▶ Excerpt:

# Woman Uber Driver had to shoot passenger in her 1st month of Uber



## tohunt4me (Nov 23, 2015)

Then she applied 2 tourniquets, one to his arm, one to his leg.


----------



## tohunt4me (Nov 23, 2015)




----------



## tohunt4me (Nov 23, 2015)




----------



## tohunt4me (Nov 23, 2015)

I LIKE this Gallo woman !
" I have twins. I can't Afford to Die. That's not an option. Sorry."


----------



## Cdub2k (Nov 22, 2017)

2 to the chest and one in the head was what I was taught in the military close quarter tactics. I’m not sure what kind of military training she had but I’m glad she’s ok.


----------



## tohunt4me (Nov 23, 2015)

Cdub2k said:


> 2 to the chest and one in the head was what I was taught in the military close quarter tactics. I’m not sure what kind of military training she had but I’m glad she’s ok.


3 warning shots 
Then an arm & a leg 
Likely at night.
She is good with a side arm.


----------



## bobby747 (Dec 29, 2015)

I guess with this type of thing. No need to kill as it stopped him


----------



## Trafficat (Dec 19, 2016)

Cdub2k said:


> 2 to the chest and one in the head was what I was taught in the military close quarter tactics. I’m not sure what kind of military training she had but I’m glad she’s ok.


As a civilian pistol instructor I have done CCW classes for many military people who didn't even understand anything about how to shoot a pistol.

The military apparently does not care about pistol training and has few competent trainers. A competent pistol instructor would not teach stances like these:









Lesson on amplifying muzzle flip with a low grip hold, not extending your arms, and teacupping while crossing your thumb like its a revolver,
Whatever trainer teaches this method probably has a lot of students with slide injuries on their thumbs and faces.










Lesson on amplifying muzzle rise and dramatically reducing follow-up shot speed by leaning backwards and using a teacup grip.


----------



## UberBastid (Oct 1, 2016)

Cdub2k said:


> 2 to the chest and one in the head was what I was taught in the military close quarter tactics. I’m not sure what kind of military training she had but I’m glad she’s ok.


"I was like .,," and "then he was like". LMAO.
Valley Girl in Orlando.

And she FIRED WARNING SHOTS? Are you kidding me?
Who does THAT?

My warning shots are center mass.


----------



## tohunt4me (Nov 23, 2015)

UberBastid said:


> "I was like .,," and "then he was like". LMAO.
> Valley Girl in Orlando.
> 
> And she FIRED WARNING SHOTS? Are you kidding me?
> ...


5 total.
First 3 in the air 
Last 2 warning shots in his arm & leg 

He Heard the last 2 .

Next one would have been Lights Out


----------



## _Tron_ (Feb 9, 2020)

Actual involved person...










Actress who will play her when the rights are sold to Hollywood...








Jenette Goldstein

TAG LINE FOR MOVIE:
"All I need to know is _one_ thing. Where is he?"


----------



## _Tron_ (Feb 9, 2020)

Casting for the part of the dirt bag that beat up his girlfriend is still being cast...


----------



## Stevie The magic Unicorn (Apr 3, 2018)

Trafficat said:


> As a civilian pistol instructor I have done CCW classes for many military people who didn't even understand anything about how to shoot a pistol.
> 
> The military apparently does not care about pistol training and has few competent trainers. A competent pistol instructor would not teach stances like these:
> 
> ...

▶ Assigned task:
In the forum thread about the Uber driver's shooting, what did she apply to the passenger afterward?

▶ Provided material:
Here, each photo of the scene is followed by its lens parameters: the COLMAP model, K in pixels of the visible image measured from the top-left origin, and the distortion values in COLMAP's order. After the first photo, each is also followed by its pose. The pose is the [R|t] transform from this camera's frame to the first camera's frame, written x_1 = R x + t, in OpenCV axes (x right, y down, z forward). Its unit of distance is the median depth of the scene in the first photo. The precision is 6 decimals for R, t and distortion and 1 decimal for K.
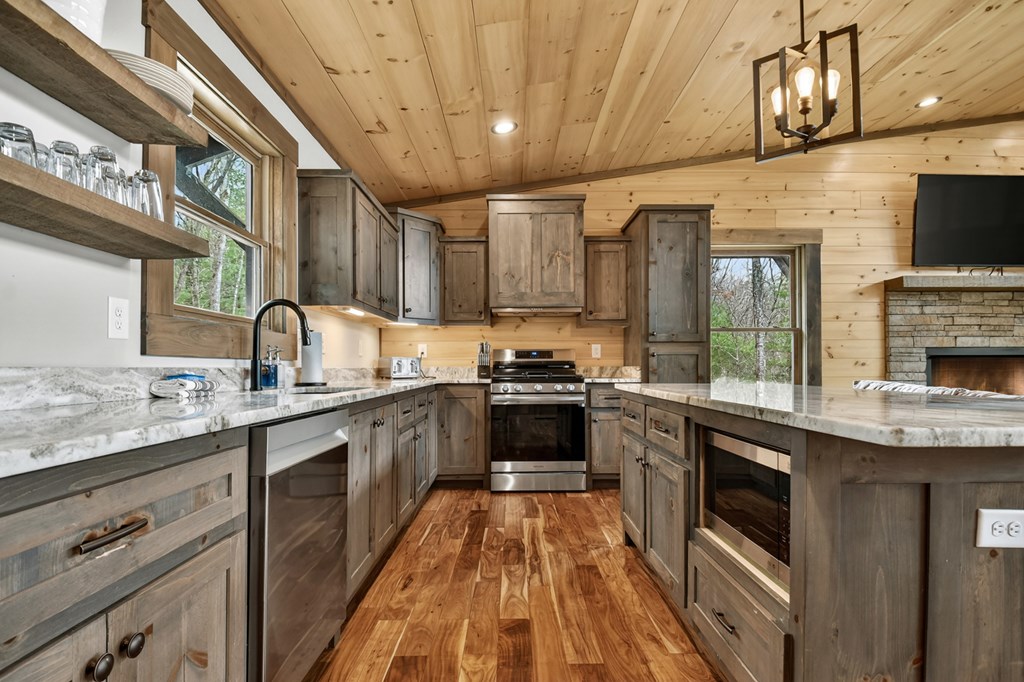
lens RADIAL K [[506.5, 0, 513.5], [0, 506.5, 360.2], [0, 0, 1]] dist [0.044932, -0.050309]
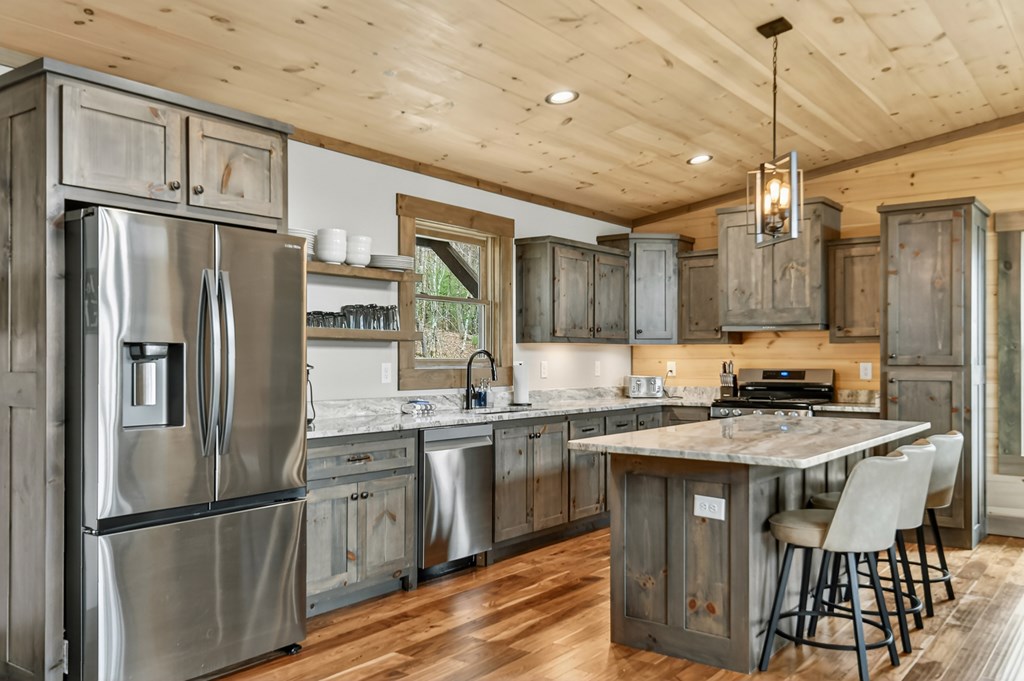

▶ Completed exercise:
Two tourniquets, one to his arm and one to his leg.